Source passage
# # # # #
Published 12/05/2019, 01:15 PM
Updated 12/05/2019, 03:58 PM
© Reuters.

Investing.com – OPEC has given oil bulls the deep production cuts they sought, though not for as long as they wanted them. Crude prices drifted on the news as the market worried again about whether the cartel would be able to do enough to overcome a glut forecast in the coming year.

U.S. West Texas Intermediate crude settled flat at $58.34 per barrel after rising $2.33, or 4.1%, in the previous session.

U.K. Brent, the global benchmark for crude, settled up 39 cents t $60.39, extending Wednesday’s gain of $2.18, or 3.6%.

OPEC oil ministers meeting in Vienna on Thursday had agreed to one of their deepest output cuts for this decade, though they were still debating how long the curbs should last, Russian Energy Minister Alexander Novak said. Russia is an ally of OPEC and would be meeting the cartel members on Friday in an extended group called OPEC+.
# # # # #
Given instruction 1
Repeat the stretch of the listing from the line containing "blue triangle at" through the end of the listing, leaving the pictures out.

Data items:
# # # # #
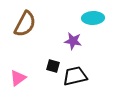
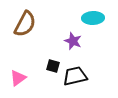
purple star: rotated 12 degrees clockwise
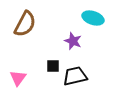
cyan ellipse: rotated 20 degrees clockwise
black square: rotated 16 degrees counterclockwise
pink triangle: rotated 18 degrees counterclockwise
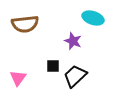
brown semicircle: rotated 56 degrees clockwise
black trapezoid: rotated 30 degrees counterclockwise
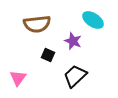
cyan ellipse: moved 2 px down; rotated 15 degrees clockwise
brown semicircle: moved 12 px right
black square: moved 5 px left, 11 px up; rotated 24 degrees clockwise
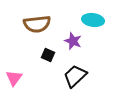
cyan ellipse: rotated 25 degrees counterclockwise
pink triangle: moved 4 px left
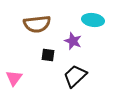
black square: rotated 16 degrees counterclockwise
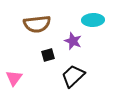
cyan ellipse: rotated 10 degrees counterclockwise
black square: rotated 24 degrees counterclockwise
black trapezoid: moved 2 px left
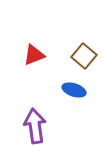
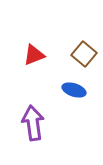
brown square: moved 2 px up
purple arrow: moved 2 px left, 3 px up
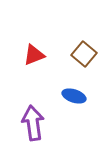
blue ellipse: moved 6 px down
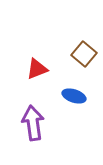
red triangle: moved 3 px right, 14 px down
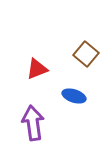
brown square: moved 2 px right
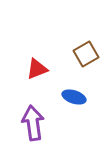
brown square: rotated 20 degrees clockwise
blue ellipse: moved 1 px down
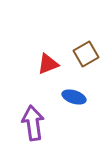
red triangle: moved 11 px right, 5 px up
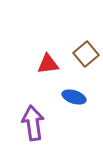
brown square: rotated 10 degrees counterclockwise
red triangle: rotated 15 degrees clockwise
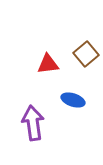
blue ellipse: moved 1 px left, 3 px down
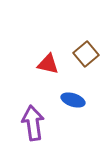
red triangle: rotated 20 degrees clockwise
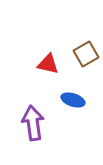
brown square: rotated 10 degrees clockwise
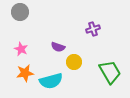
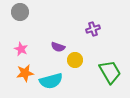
yellow circle: moved 1 px right, 2 px up
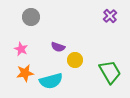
gray circle: moved 11 px right, 5 px down
purple cross: moved 17 px right, 13 px up; rotated 24 degrees counterclockwise
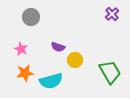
purple cross: moved 2 px right, 2 px up
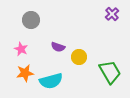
gray circle: moved 3 px down
yellow circle: moved 4 px right, 3 px up
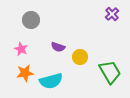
yellow circle: moved 1 px right
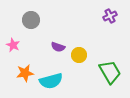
purple cross: moved 2 px left, 2 px down; rotated 16 degrees clockwise
pink star: moved 8 px left, 4 px up
yellow circle: moved 1 px left, 2 px up
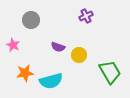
purple cross: moved 24 px left
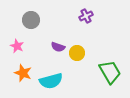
pink star: moved 4 px right, 1 px down
yellow circle: moved 2 px left, 2 px up
orange star: moved 2 px left; rotated 30 degrees clockwise
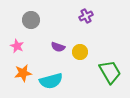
yellow circle: moved 3 px right, 1 px up
orange star: rotated 30 degrees counterclockwise
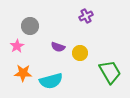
gray circle: moved 1 px left, 6 px down
pink star: rotated 16 degrees clockwise
yellow circle: moved 1 px down
orange star: rotated 12 degrees clockwise
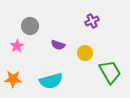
purple cross: moved 6 px right, 5 px down
purple semicircle: moved 2 px up
yellow circle: moved 5 px right
orange star: moved 10 px left, 6 px down
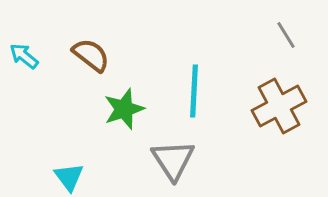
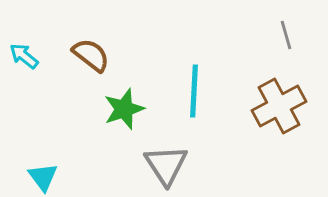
gray line: rotated 16 degrees clockwise
gray triangle: moved 7 px left, 5 px down
cyan triangle: moved 26 px left
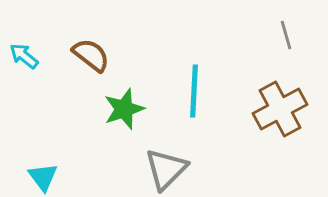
brown cross: moved 1 px right, 3 px down
gray triangle: moved 4 px down; rotated 18 degrees clockwise
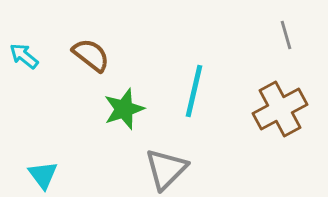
cyan line: rotated 10 degrees clockwise
cyan triangle: moved 2 px up
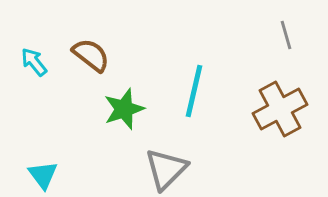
cyan arrow: moved 10 px right, 6 px down; rotated 12 degrees clockwise
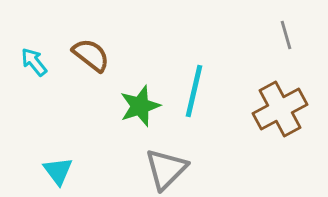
green star: moved 16 px right, 3 px up
cyan triangle: moved 15 px right, 4 px up
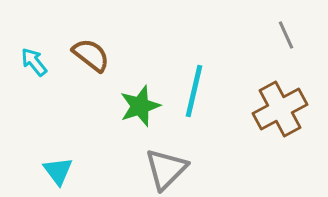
gray line: rotated 8 degrees counterclockwise
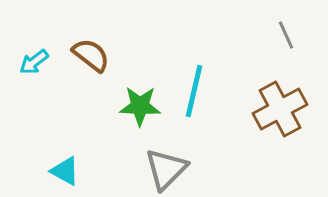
cyan arrow: rotated 88 degrees counterclockwise
green star: rotated 21 degrees clockwise
cyan triangle: moved 7 px right; rotated 24 degrees counterclockwise
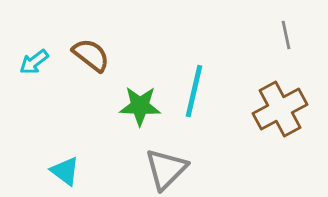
gray line: rotated 12 degrees clockwise
cyan triangle: rotated 8 degrees clockwise
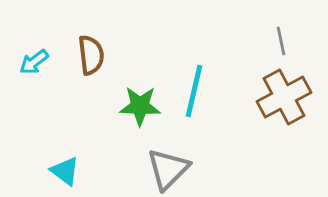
gray line: moved 5 px left, 6 px down
brown semicircle: rotated 45 degrees clockwise
brown cross: moved 4 px right, 12 px up
gray triangle: moved 2 px right
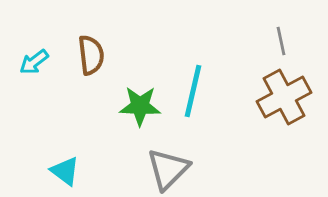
cyan line: moved 1 px left
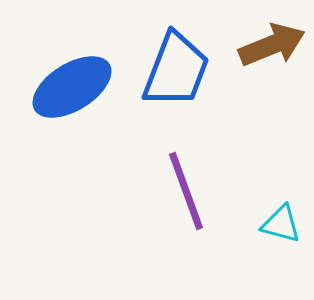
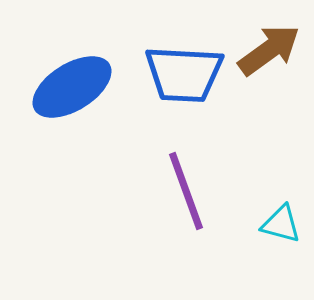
brown arrow: moved 3 px left, 5 px down; rotated 14 degrees counterclockwise
blue trapezoid: moved 8 px right, 4 px down; rotated 72 degrees clockwise
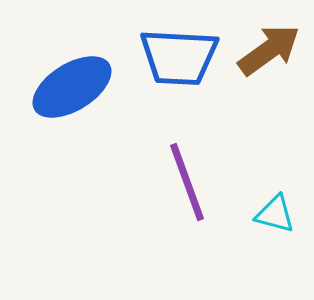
blue trapezoid: moved 5 px left, 17 px up
purple line: moved 1 px right, 9 px up
cyan triangle: moved 6 px left, 10 px up
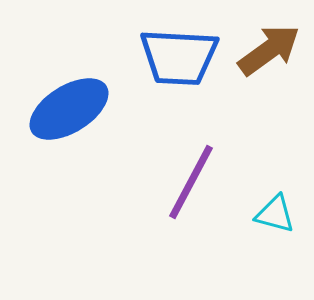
blue ellipse: moved 3 px left, 22 px down
purple line: moved 4 px right; rotated 48 degrees clockwise
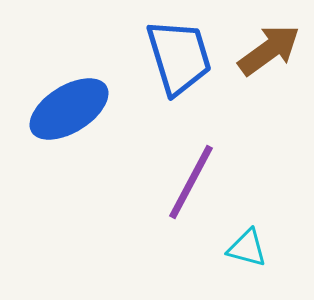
blue trapezoid: rotated 110 degrees counterclockwise
cyan triangle: moved 28 px left, 34 px down
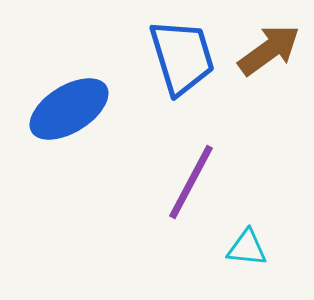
blue trapezoid: moved 3 px right
cyan triangle: rotated 9 degrees counterclockwise
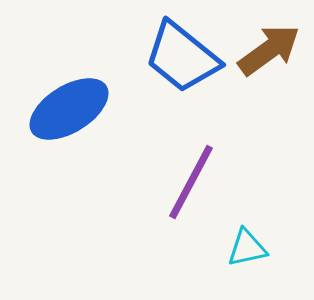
blue trapezoid: rotated 146 degrees clockwise
cyan triangle: rotated 18 degrees counterclockwise
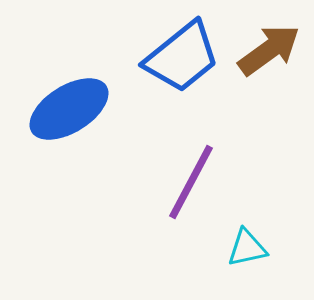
blue trapezoid: rotated 78 degrees counterclockwise
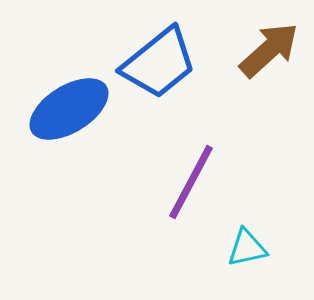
brown arrow: rotated 6 degrees counterclockwise
blue trapezoid: moved 23 px left, 6 px down
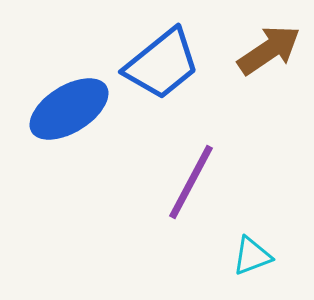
brown arrow: rotated 8 degrees clockwise
blue trapezoid: moved 3 px right, 1 px down
cyan triangle: moved 5 px right, 8 px down; rotated 9 degrees counterclockwise
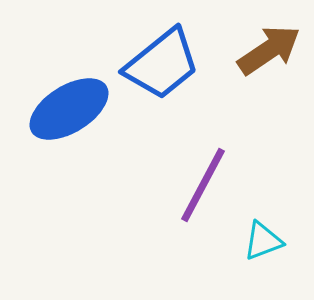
purple line: moved 12 px right, 3 px down
cyan triangle: moved 11 px right, 15 px up
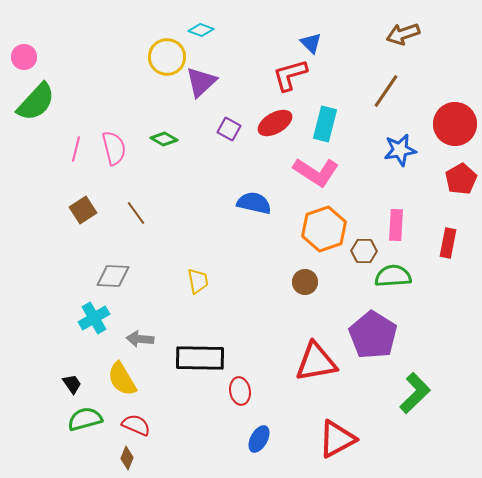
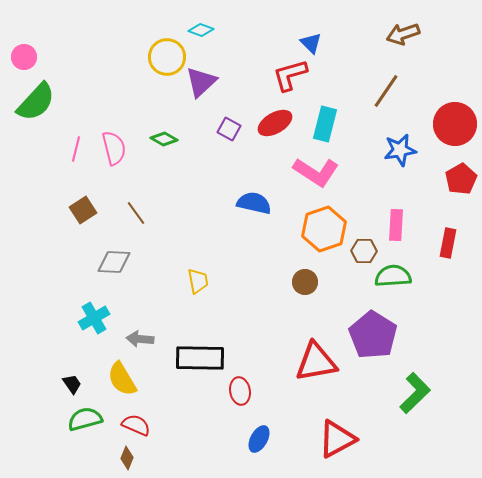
gray diamond at (113, 276): moved 1 px right, 14 px up
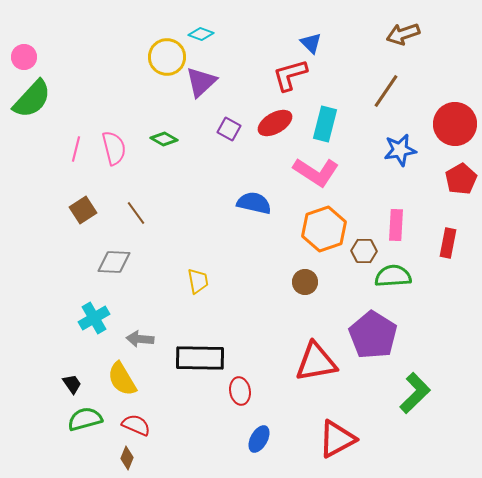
cyan diamond at (201, 30): moved 4 px down
green semicircle at (36, 102): moved 4 px left, 3 px up
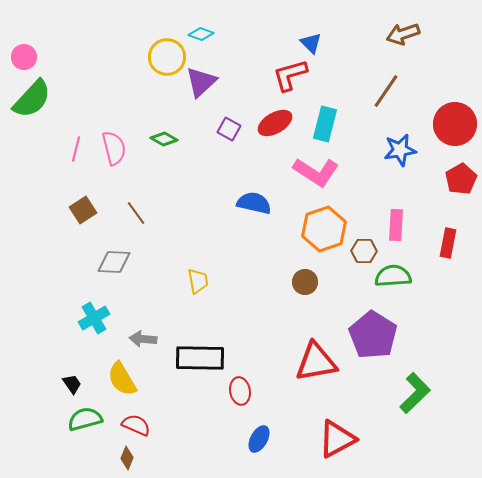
gray arrow at (140, 339): moved 3 px right
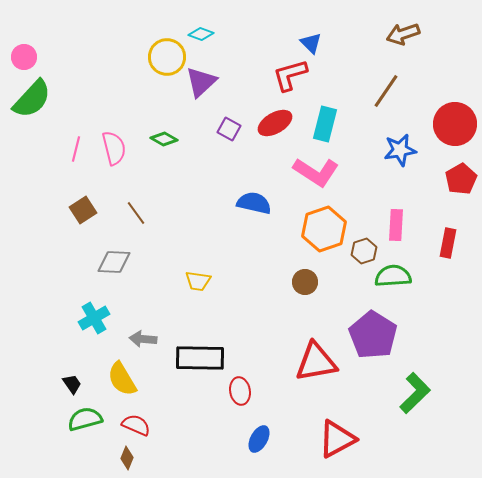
brown hexagon at (364, 251): rotated 20 degrees counterclockwise
yellow trapezoid at (198, 281): rotated 108 degrees clockwise
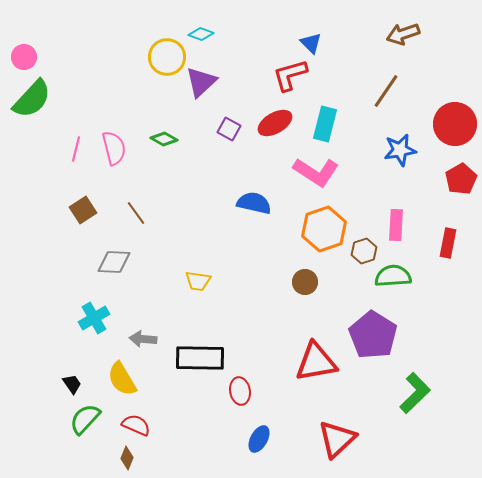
green semicircle at (85, 419): rotated 32 degrees counterclockwise
red triangle at (337, 439): rotated 15 degrees counterclockwise
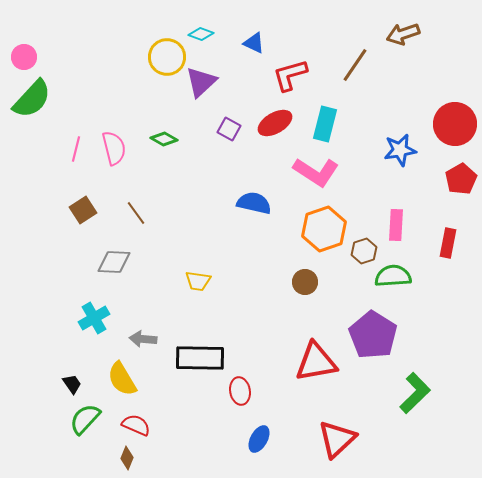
blue triangle at (311, 43): moved 57 px left; rotated 20 degrees counterclockwise
brown line at (386, 91): moved 31 px left, 26 px up
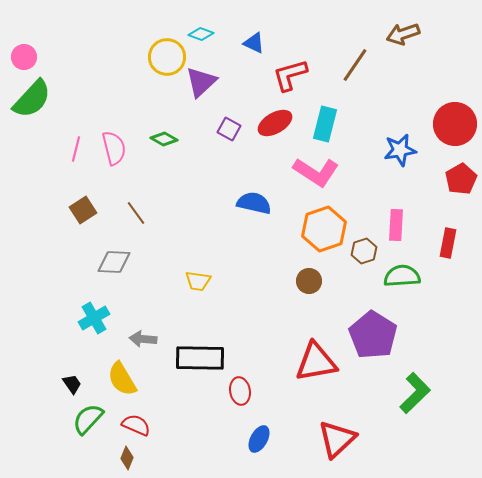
green semicircle at (393, 276): moved 9 px right
brown circle at (305, 282): moved 4 px right, 1 px up
green semicircle at (85, 419): moved 3 px right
# # # # #
Given instruction 2
Transcribe the stretch of the OPEC oil report from "U.S. West Texas" through "group called OPEC+.".

Task result 1
blue triangle at (311, 43): moved 57 px left; rotated 20 degrees counterclockwise
brown line at (386, 91): moved 31 px left, 26 px up
green semicircle at (393, 276): moved 9 px right
brown circle at (305, 282): moved 4 px right, 1 px up
green semicircle at (85, 419): moved 3 px right

Task result 2
U.S. West Texas Intermediate crude settled flat at $58.34 per barrel after rising $2.33, or 4.1%, in the previous session.

U.K. Brent, the global benchmark for crude, settled up 39 cents t $60.39, extending Wednesday’s gain of $2.18, or 3.6%.

OPEC oil ministers meeting in Vienna on Thursday had agreed to one of their deepest output cuts for this decade, though they were still debating how long the curbs should last, Russian Energy Minister Alexander Novak said. Russia is an ally of OPEC and would be meeting the cartel members on Friday in an extended group called OPEC+.